Motor Finance JMLSG Update
The Joint Money Laundering Steering Group (JMLSG) have updated an annex in their sector guidance for motor finance (Annex 11-1). It can be difficult for practitioners to understand what has actually been updated in these scenarios so below we provide a summary of the changes made in the JMLSG guidance.
1. The occasional transaction limit (when CDD must be carried out) has been increased from €10,000 to €15,000. To note this is for a single transaction or transactions that appear to be linked. Practical questions:
Have you reflected this monetary change in our procedures and systems?
How are you tracking exchange rate fluctuations?
How are you identifying potential ‘linked’ transactions?
2. Any transaction with someone from a high risk third country should be subject to EDD. Do you have processes for identifying and keeping up with changes to countries on this list?
3. There is now a clear split between due diligence requirements on individuals and businesses, with a new section for businesses. It focuses on the identification and verification of ultimate beneficial owners (UBOs). Key messages include:
Regarding the verification of UBOs a firm cannot solely rely on information contained on Companies House. This makes sense as Companies House is simply self-declaration.
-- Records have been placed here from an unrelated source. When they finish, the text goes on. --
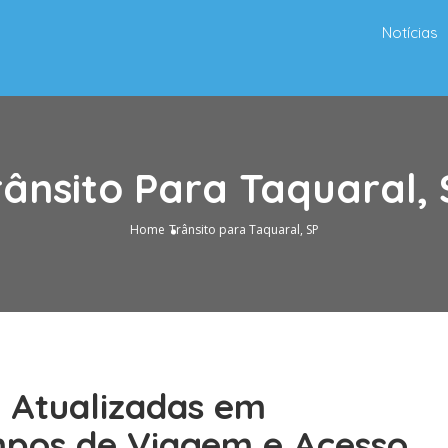
Notícias
rânsito Para Taquaral, 
Home
Trânsito para Taquaral, SP
o Atualizadas em
mpos de Viagem e Acesso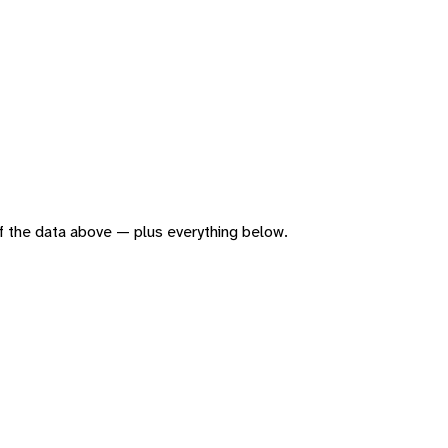
 of the data above — plus everything below.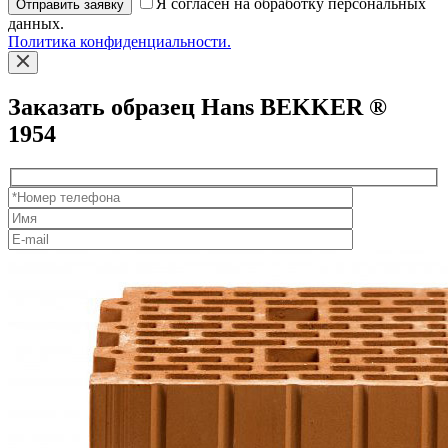
Я согласен на обработку персональных
Отправить заявку
данных.
Политика конфиденциальности.
Заказать образец Hans BEKKER ®
1954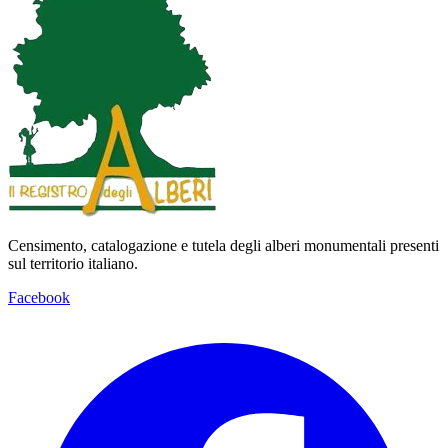
Censimento, catalogazione e tutela degli alberi monumentali presenti
sul territorio italiano.
Facebook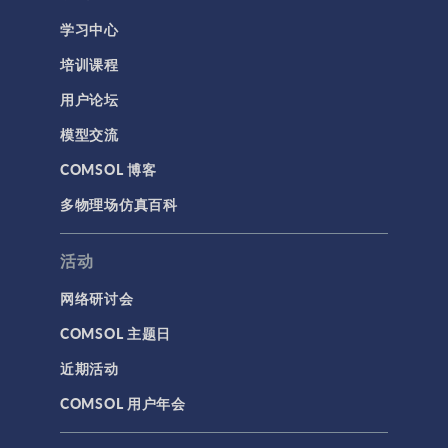
学习中心
培训课程
用户论坛
模型交流
COMSOL 博客
多物理场仿真百科
活动
网络研讨会
COMSOL 主题日
近期活动
COMSOL 用户年会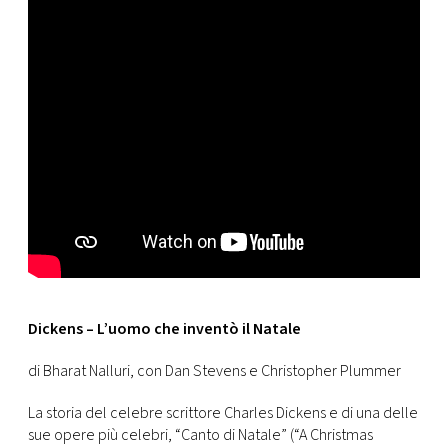
Dickens – L’uomo che inventò il Natale
di Bharat Nalluri, con Dan Stevens e Christopher Plummer
La storia del celebre scrittore Charles Dickens e di una delle
sue opere più celebri, “Canto di Natale” (“A Christmas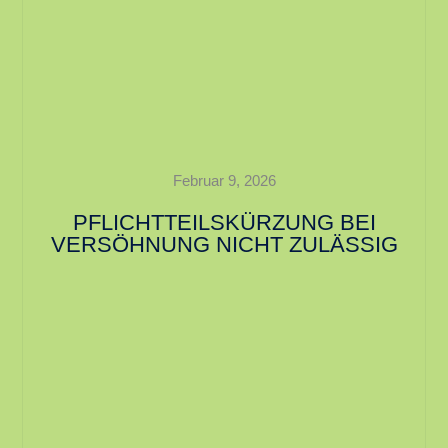
Februar 9, 2026
PFLICHTTEILSKÜRZUNG BEI
VERSÖHNUNG NICHT ZULÄSSIG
If a firm uses Companies House data and notes a discrepancy between what is on Companies House and what the customer advises, an update must be provided to Companies House.
Firms may want to verify the identity of directors or controllers – dependent on risk.
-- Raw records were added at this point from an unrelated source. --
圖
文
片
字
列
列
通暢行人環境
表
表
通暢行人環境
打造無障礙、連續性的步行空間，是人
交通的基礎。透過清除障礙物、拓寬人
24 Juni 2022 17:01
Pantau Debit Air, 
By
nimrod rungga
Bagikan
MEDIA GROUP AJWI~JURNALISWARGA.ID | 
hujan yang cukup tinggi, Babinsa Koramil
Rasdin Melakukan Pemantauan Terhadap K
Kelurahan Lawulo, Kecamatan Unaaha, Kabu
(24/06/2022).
Regarding obtaining digital ID, to start with firms need to assess whether this is suitable for its client base. If this is the case, firms need to be satisfied the digital ID service provider’s solution is reliable, accurate, independent of the customer and capable of providing a suitable level of assurance to the firm.
Generally speaking a single database – e.g. electoral register check – is not enough on its own to verify identity.
Tests using biometric data e.g. matching photos or live video against ID are specifically listed as examples of how to prove identity.
Practical takeaway questions:
Do you have a clear risk-based process for verifying the identity of UBOs, Controllers and Directors?
If you use Companies House as a data source, do you have a process for reporting discrepancies to Companies House?
Do you fully understand how an outsourced digital ID provider verifies the identity of individuals? For example, how many databases do they use.
4. Firms can rely on a third party to conduct due diligence on their behalf – accountability remains with the firm. However, there must be an explicit arrangement that enables the firm to access the underlying due diligence immediately. If you use a third party for your due diligence requirements – is such a provision stated in the contract? If so, have you ever tested this arrangement?